Can I specify a random intercept for trial in mixed logistic regression with binomial distribution?

Question

I have disaggregated/long-format data representing a binary outcome (success/failure). Cases are described by a single covariate called "covariate1". In each case, there are multiple participants, so each row represents an individual's response in that particular case (a trial).
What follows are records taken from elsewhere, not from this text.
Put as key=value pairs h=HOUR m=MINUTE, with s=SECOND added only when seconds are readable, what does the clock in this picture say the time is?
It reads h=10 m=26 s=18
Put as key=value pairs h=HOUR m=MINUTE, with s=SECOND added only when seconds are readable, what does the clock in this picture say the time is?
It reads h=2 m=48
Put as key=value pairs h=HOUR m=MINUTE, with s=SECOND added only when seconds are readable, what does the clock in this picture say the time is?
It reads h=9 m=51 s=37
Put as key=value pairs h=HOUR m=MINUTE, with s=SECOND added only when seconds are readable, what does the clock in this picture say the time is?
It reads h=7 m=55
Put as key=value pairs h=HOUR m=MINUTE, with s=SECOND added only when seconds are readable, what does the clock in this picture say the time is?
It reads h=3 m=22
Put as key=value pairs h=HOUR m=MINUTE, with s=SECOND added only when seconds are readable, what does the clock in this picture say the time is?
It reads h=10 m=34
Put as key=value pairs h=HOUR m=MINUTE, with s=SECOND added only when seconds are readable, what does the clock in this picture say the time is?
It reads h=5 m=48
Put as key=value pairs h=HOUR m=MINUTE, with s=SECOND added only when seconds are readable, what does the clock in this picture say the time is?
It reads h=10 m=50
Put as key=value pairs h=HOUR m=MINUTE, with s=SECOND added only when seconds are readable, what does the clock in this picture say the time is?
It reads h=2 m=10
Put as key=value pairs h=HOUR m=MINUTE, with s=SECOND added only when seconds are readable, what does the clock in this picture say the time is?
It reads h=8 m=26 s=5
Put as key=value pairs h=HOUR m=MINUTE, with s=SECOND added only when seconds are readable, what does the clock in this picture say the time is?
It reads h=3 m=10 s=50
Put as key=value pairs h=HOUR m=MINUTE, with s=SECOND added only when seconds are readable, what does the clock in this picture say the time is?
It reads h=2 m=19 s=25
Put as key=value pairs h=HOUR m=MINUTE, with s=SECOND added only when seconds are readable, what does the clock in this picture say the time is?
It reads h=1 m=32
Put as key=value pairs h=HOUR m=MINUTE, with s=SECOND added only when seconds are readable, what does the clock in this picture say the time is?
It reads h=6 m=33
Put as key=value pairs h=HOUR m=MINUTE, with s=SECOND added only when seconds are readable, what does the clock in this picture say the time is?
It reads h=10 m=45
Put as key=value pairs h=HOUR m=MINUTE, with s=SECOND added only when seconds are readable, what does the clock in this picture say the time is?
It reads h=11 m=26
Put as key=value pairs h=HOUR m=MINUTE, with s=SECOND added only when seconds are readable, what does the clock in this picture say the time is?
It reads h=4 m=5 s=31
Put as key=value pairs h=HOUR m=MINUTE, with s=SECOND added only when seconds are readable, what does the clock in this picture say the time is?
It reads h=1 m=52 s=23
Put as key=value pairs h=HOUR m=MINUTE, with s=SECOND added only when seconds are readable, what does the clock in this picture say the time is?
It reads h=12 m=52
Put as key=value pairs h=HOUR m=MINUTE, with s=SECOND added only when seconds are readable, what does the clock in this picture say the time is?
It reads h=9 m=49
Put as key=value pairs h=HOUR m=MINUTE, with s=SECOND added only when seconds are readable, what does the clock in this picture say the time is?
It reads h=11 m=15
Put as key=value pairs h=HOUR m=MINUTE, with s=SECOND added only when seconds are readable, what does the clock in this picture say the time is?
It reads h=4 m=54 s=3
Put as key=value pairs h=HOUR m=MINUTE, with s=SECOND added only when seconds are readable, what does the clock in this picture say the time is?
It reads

I'm interested in the effect that case characteristics have on the probability of observing successes.

I want to model this as mixed logistic regression with a binomial response because participants can appear in more than one case, so trials across cases can be clustered by their ID. The code for my models is shown below:

#If data were aggregated, information about the dependency across trials would be lost:
library(lme4)
glmer(cbind(resp,trials) ~ cov1
        family=binomial, agg.data)

#Disaggregated data
glmer(resp ~ cov1 + (1|ID),
        family=binomial, disagg.data)

Is it correct to specify a random intercept for participant ID across trials? What would be the interpretation of the random intercept estimates?

Answer 1

Your specification of the model is correct as described: your model attempts to predict the binary response of the trials using a single fixed effect (the lone covariate in your syntax) and random intercepts for subjects.

The random intercepts in this case essentially tell you how much on average each subject deviates from the mean logit of the response. So if you have one subject who has a random intercept of -2, this means that on average this person has far less successes than the others on trials. As an example, if the response was a reading test, this would suggest that this particular subject is a poorer reader than the others.

The random intercept variance from the model also tells you just how much subjects fluctuate. If the variance is low, then the clusters don't really tell us much more about the model. But if the variance is high, then a substantial part of our normal error can be attributed to by-subject differences, and adjusts our fixed effects to be more accurate (versus what would be biased coefficients if this random effect variance was unmodeled).